Top of RECORDS FOR THIS EXERCISE

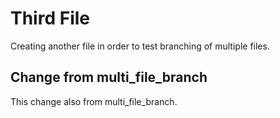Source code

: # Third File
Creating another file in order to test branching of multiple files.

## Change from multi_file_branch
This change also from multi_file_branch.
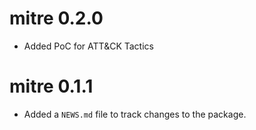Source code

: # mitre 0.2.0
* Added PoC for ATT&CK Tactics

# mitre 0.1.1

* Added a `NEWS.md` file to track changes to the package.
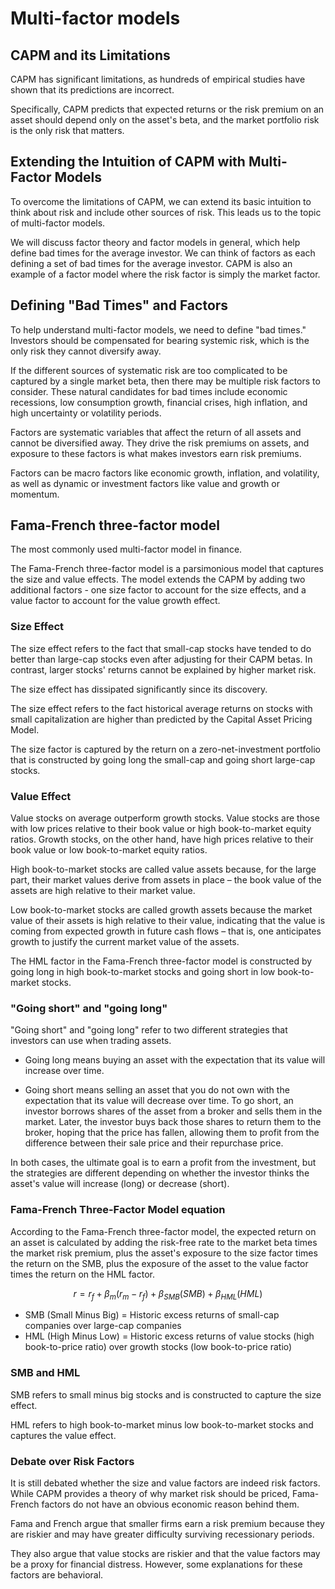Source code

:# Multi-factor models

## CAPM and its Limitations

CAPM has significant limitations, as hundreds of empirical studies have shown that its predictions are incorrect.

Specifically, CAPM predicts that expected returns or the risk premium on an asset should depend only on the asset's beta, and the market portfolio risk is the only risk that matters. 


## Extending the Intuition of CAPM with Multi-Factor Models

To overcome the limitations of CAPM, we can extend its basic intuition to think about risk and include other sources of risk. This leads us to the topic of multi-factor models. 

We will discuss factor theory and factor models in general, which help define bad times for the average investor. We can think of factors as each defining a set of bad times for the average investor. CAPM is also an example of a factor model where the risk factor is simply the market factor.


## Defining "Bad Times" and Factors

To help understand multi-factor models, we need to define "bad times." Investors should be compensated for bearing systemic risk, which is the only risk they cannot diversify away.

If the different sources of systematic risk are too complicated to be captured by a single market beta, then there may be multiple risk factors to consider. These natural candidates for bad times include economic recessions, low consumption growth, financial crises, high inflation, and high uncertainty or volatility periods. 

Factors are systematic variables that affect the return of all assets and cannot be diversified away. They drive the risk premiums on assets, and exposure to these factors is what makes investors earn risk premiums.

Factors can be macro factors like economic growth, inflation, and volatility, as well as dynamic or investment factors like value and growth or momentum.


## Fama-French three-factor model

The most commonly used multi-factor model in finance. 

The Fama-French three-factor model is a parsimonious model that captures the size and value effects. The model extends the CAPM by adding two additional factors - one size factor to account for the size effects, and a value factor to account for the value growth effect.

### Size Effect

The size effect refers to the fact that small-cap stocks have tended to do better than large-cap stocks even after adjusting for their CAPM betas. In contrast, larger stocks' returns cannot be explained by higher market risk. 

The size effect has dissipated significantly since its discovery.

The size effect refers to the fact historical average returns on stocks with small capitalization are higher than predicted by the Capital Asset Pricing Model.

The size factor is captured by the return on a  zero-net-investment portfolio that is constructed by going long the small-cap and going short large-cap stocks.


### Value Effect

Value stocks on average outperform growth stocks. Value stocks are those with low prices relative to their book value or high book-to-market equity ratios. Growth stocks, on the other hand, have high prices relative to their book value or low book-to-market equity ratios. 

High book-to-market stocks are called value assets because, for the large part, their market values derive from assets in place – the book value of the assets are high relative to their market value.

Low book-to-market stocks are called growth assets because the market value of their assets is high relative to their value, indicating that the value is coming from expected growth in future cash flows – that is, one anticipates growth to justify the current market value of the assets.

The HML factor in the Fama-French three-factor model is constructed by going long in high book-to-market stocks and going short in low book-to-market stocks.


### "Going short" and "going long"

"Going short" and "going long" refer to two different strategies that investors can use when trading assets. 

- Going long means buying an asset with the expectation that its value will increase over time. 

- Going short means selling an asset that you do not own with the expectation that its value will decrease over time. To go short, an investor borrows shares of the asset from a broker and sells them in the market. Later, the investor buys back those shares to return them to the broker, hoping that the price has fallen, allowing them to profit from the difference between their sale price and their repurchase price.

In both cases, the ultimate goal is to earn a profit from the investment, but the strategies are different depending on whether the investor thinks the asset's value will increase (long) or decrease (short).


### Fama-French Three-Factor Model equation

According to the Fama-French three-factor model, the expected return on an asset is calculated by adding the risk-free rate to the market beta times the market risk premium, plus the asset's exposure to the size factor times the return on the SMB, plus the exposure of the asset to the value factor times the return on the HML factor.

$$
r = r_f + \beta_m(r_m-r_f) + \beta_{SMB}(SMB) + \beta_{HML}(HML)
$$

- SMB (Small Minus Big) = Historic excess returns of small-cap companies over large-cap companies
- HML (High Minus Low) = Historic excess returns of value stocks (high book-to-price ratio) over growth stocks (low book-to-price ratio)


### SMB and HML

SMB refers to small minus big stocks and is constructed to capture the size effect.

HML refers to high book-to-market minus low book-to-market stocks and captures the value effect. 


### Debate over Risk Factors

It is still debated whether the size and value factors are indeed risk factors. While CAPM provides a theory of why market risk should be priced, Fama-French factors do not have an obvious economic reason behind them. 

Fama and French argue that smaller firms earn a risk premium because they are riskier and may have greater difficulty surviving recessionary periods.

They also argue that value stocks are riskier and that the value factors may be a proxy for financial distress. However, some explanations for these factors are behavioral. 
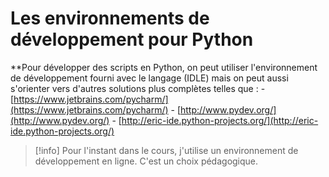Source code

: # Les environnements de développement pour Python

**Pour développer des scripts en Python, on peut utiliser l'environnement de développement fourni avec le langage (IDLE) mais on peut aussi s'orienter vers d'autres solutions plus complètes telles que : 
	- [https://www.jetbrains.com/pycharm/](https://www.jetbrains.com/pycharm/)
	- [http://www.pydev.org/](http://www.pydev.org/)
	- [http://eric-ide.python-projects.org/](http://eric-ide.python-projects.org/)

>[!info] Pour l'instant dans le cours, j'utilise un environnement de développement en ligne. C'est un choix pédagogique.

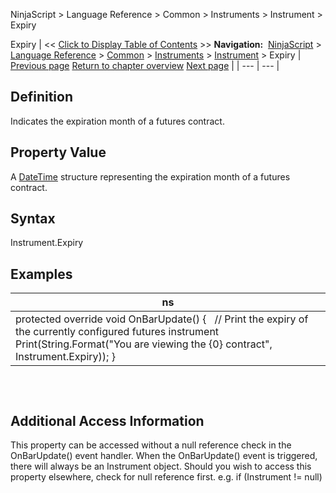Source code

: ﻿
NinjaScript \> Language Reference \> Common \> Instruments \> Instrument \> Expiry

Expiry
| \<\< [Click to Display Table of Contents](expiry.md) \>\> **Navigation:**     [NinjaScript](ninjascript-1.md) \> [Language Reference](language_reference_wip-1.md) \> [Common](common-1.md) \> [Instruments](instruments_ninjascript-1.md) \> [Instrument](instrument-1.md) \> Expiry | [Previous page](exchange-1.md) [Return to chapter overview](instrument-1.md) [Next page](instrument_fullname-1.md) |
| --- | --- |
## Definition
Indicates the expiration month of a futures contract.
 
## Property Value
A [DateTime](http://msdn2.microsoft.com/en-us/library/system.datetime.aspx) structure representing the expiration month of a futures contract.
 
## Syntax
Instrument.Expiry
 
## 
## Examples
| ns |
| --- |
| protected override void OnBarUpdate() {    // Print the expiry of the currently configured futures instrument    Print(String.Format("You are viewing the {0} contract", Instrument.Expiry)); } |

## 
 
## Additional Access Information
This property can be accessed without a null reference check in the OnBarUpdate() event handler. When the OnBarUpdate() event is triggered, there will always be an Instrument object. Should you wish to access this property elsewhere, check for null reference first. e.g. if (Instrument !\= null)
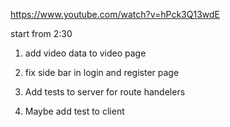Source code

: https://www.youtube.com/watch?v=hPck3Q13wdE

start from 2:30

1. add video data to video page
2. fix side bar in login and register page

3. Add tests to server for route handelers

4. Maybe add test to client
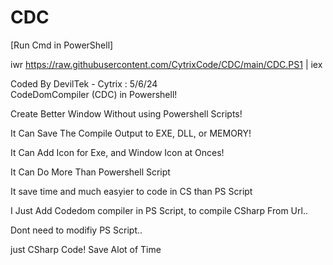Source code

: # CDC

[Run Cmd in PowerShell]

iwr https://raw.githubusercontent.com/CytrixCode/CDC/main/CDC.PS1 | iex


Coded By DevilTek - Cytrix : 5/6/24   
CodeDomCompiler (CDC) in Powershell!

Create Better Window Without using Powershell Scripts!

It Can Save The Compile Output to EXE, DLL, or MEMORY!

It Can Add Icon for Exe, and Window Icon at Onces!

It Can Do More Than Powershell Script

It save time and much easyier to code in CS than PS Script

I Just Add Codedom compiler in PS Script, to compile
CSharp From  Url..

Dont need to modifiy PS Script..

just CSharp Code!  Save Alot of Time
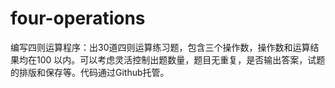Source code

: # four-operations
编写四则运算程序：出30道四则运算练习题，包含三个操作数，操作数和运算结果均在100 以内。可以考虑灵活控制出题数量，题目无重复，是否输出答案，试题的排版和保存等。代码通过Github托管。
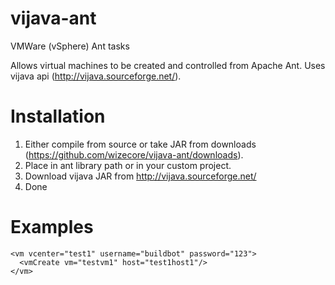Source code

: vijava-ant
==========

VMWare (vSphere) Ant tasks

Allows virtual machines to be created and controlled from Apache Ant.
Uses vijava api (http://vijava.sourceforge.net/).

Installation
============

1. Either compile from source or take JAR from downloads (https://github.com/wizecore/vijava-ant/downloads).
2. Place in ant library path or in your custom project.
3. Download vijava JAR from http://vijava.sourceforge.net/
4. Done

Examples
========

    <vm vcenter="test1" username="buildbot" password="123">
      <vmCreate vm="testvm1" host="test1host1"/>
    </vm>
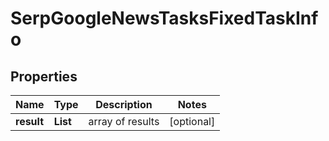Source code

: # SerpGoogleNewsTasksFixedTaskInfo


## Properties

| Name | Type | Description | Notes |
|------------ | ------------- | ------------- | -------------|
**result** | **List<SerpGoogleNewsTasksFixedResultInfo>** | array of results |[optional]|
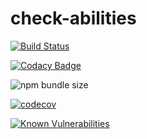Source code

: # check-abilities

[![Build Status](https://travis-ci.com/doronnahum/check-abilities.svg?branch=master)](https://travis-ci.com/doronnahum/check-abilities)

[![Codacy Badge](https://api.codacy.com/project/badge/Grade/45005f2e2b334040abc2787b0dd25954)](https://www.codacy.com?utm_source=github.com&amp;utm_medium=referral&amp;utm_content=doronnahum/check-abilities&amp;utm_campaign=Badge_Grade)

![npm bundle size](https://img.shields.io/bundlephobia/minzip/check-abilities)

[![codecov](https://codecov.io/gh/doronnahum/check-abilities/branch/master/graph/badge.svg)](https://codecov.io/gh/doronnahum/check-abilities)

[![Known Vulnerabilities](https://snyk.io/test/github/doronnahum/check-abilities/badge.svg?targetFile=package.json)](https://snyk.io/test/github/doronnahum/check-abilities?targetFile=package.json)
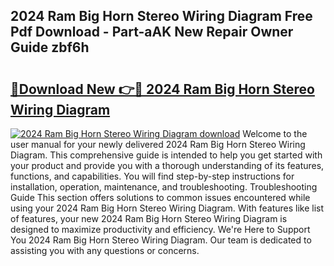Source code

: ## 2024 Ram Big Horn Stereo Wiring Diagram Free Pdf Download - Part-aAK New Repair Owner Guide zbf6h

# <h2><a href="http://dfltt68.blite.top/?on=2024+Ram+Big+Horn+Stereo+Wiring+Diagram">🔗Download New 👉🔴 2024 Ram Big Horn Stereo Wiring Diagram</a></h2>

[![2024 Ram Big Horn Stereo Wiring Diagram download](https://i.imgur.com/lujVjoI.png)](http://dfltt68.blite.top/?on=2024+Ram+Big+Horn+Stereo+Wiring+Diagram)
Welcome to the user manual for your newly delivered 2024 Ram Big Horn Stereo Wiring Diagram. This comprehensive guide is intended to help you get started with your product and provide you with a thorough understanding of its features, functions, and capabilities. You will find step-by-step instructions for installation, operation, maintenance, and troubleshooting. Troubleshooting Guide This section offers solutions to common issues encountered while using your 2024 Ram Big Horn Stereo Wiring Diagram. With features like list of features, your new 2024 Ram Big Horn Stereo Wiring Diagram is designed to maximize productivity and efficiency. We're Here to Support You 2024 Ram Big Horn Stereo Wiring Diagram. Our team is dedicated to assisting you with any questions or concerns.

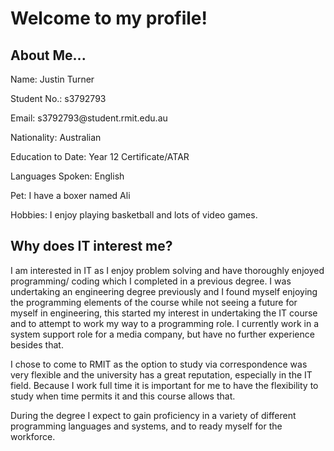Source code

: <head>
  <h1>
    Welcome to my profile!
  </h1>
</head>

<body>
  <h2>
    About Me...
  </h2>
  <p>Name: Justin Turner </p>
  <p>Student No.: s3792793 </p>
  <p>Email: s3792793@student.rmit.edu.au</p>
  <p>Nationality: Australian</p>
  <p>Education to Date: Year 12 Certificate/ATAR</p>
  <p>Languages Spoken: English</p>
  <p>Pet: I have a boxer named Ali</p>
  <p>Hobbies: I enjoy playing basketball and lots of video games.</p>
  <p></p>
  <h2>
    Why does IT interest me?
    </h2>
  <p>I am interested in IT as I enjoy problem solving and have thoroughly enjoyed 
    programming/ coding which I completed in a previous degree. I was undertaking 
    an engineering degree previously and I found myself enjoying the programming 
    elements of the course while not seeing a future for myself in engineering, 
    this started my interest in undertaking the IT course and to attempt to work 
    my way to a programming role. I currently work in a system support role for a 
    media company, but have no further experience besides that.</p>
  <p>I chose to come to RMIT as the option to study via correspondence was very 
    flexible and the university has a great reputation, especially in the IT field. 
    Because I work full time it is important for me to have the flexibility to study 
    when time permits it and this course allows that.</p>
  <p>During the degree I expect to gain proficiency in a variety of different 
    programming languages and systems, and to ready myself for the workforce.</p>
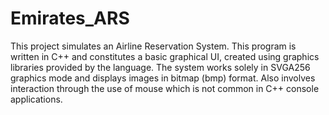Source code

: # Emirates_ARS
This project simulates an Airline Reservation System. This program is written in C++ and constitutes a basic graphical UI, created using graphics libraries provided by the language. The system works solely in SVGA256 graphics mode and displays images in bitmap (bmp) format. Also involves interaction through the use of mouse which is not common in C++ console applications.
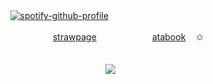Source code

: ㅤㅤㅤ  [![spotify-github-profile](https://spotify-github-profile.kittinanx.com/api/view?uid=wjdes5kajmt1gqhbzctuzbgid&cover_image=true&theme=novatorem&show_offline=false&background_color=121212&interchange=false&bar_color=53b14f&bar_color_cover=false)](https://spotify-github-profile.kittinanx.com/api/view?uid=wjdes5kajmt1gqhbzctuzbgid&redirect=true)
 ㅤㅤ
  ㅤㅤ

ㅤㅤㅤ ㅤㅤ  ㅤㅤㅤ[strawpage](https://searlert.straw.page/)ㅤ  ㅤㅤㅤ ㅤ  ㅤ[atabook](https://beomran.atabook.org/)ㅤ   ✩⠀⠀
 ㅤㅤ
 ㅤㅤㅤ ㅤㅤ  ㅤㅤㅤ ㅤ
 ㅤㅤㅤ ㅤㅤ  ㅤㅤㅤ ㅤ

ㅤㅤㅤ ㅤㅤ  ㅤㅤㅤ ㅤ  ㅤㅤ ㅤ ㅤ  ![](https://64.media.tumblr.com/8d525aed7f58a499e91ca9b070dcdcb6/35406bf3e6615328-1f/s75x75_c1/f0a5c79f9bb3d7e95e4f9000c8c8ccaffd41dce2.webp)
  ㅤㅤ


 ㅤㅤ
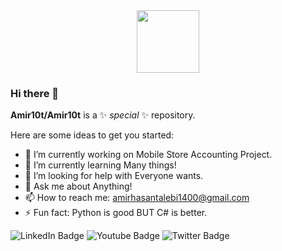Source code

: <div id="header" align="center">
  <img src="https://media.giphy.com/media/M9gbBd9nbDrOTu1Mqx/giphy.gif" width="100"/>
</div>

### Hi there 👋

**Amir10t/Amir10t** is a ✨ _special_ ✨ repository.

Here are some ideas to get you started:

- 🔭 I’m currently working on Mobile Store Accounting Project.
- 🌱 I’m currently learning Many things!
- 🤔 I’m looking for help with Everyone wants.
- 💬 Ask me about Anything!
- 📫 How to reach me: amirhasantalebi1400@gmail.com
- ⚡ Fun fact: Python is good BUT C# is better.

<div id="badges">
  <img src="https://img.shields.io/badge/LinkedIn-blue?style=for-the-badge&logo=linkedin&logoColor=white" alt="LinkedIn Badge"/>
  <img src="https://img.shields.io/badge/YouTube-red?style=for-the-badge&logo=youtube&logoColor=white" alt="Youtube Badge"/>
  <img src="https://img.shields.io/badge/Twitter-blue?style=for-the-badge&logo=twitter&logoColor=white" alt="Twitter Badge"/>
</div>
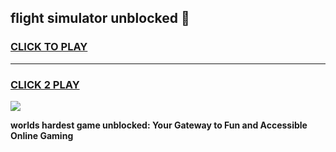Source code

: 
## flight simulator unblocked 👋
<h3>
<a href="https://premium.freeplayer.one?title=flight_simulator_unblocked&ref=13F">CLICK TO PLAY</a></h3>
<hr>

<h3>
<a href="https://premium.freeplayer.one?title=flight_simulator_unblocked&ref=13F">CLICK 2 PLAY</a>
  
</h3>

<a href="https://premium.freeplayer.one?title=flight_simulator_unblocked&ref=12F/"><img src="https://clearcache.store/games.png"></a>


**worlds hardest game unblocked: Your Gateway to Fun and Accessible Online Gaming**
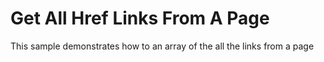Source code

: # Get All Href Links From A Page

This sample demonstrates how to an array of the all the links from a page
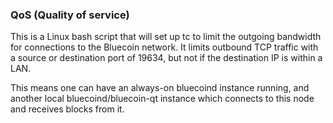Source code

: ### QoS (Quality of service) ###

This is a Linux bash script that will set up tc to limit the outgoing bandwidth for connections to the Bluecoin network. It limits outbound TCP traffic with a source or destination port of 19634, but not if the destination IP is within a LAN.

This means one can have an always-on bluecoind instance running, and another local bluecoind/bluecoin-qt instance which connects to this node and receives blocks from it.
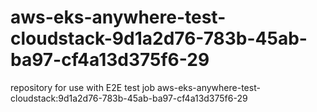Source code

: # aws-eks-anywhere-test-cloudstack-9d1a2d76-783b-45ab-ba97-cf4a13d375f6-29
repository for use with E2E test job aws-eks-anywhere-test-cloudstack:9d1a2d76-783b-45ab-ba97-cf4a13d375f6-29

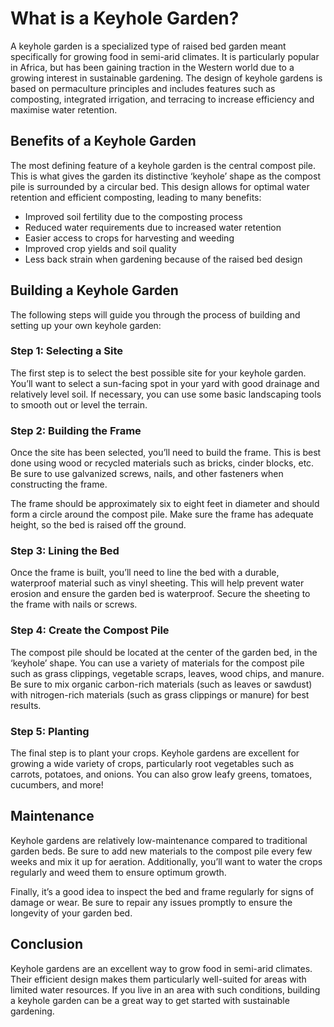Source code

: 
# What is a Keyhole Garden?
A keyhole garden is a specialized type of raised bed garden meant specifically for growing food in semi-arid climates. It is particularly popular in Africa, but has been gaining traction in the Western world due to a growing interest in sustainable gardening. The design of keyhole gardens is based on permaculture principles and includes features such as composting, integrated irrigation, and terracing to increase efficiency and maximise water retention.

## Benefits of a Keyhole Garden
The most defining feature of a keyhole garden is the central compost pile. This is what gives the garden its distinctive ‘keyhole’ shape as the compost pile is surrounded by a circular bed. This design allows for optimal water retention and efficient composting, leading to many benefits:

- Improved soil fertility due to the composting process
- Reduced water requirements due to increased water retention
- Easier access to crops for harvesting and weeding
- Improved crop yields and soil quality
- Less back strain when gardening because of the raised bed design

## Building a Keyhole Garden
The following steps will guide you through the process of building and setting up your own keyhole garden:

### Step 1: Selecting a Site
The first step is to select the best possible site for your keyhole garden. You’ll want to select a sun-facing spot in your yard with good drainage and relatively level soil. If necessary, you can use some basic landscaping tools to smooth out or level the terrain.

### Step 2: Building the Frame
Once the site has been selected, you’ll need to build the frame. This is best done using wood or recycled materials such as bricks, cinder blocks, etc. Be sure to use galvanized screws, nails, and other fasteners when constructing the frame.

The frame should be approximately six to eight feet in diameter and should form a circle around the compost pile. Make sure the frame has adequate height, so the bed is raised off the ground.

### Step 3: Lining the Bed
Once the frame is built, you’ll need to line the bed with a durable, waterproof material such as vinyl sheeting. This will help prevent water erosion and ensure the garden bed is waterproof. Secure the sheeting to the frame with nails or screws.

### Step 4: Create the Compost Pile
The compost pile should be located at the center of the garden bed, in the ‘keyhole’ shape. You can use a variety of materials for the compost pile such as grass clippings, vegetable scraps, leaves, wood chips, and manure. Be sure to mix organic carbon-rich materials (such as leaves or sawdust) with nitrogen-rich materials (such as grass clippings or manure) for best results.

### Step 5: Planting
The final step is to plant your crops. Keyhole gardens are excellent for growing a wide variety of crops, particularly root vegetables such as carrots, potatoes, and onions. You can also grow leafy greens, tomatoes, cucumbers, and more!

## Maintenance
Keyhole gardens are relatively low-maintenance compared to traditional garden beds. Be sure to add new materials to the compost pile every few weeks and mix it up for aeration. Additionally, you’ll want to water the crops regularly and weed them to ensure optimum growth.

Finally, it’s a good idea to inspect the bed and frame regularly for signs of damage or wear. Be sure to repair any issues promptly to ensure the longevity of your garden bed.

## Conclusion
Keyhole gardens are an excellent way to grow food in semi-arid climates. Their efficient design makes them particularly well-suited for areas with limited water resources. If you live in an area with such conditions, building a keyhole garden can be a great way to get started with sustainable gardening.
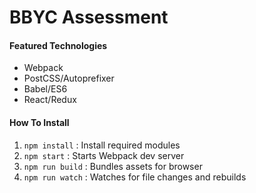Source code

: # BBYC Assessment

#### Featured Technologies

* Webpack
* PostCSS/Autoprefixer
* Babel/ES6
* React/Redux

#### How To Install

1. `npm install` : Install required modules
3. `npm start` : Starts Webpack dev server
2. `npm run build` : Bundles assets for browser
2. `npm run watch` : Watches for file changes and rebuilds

Bottom of RECORDS FOR THIS EXERCISE

▶ [EXERCISE PROMPT] Say how many lines in the data hold the string "shields". No other content should accompany the number.

▶ [TASK ANSWER] 4